── Given data ──
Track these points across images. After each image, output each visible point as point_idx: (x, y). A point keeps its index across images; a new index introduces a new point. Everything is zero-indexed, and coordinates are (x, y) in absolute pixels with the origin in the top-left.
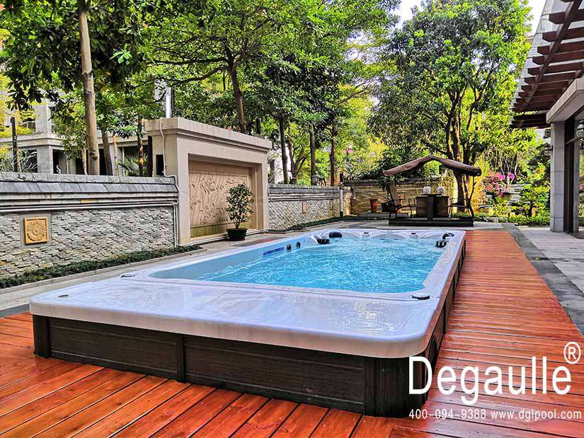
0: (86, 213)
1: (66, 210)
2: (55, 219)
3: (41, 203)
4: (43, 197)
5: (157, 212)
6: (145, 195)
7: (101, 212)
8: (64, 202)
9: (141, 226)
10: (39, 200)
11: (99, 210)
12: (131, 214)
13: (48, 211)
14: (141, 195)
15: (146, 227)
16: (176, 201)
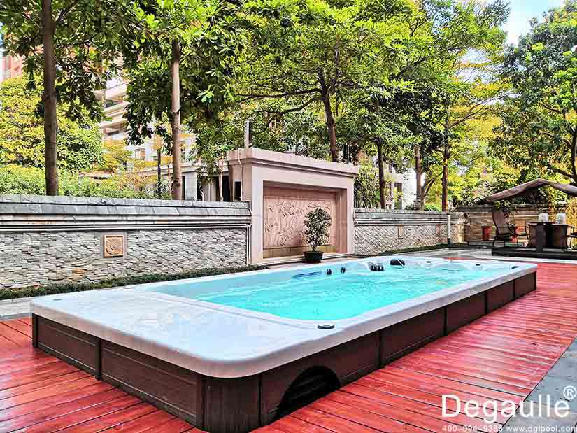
0: (159, 232)
1: (141, 229)
2: (131, 238)
3: (118, 223)
4: (120, 218)
5: (230, 233)
6: (217, 218)
7: (173, 232)
8: (138, 223)
9: (213, 246)
10: (116, 221)
11: (172, 230)
12: (203, 234)
13: (124, 230)
14: (213, 218)
15: (219, 247)
16: (249, 224)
───
• **Prompt**: Take the line that holds "8: (64, 202)" as the start and the last line of the data as the end. Copy only those lines exactly, both ends included, except the pictures.

• **Exercise response**:
8: (64, 202)
9: (141, 226)
10: (39, 200)
11: (99, 210)
12: (131, 214)
13: (48, 211)
14: (141, 195)
15: (146, 227)
16: (176, 201)
0: (159, 232)
1: (141, 229)
2: (131, 238)
3: (118, 223)
4: (120, 218)
5: (230, 233)
6: (217, 218)
7: (173, 232)
8: (138, 223)
9: (213, 246)
10: (116, 221)
11: (172, 230)
12: (203, 234)
13: (124, 230)
14: (213, 218)
15: (219, 247)
16: (249, 224)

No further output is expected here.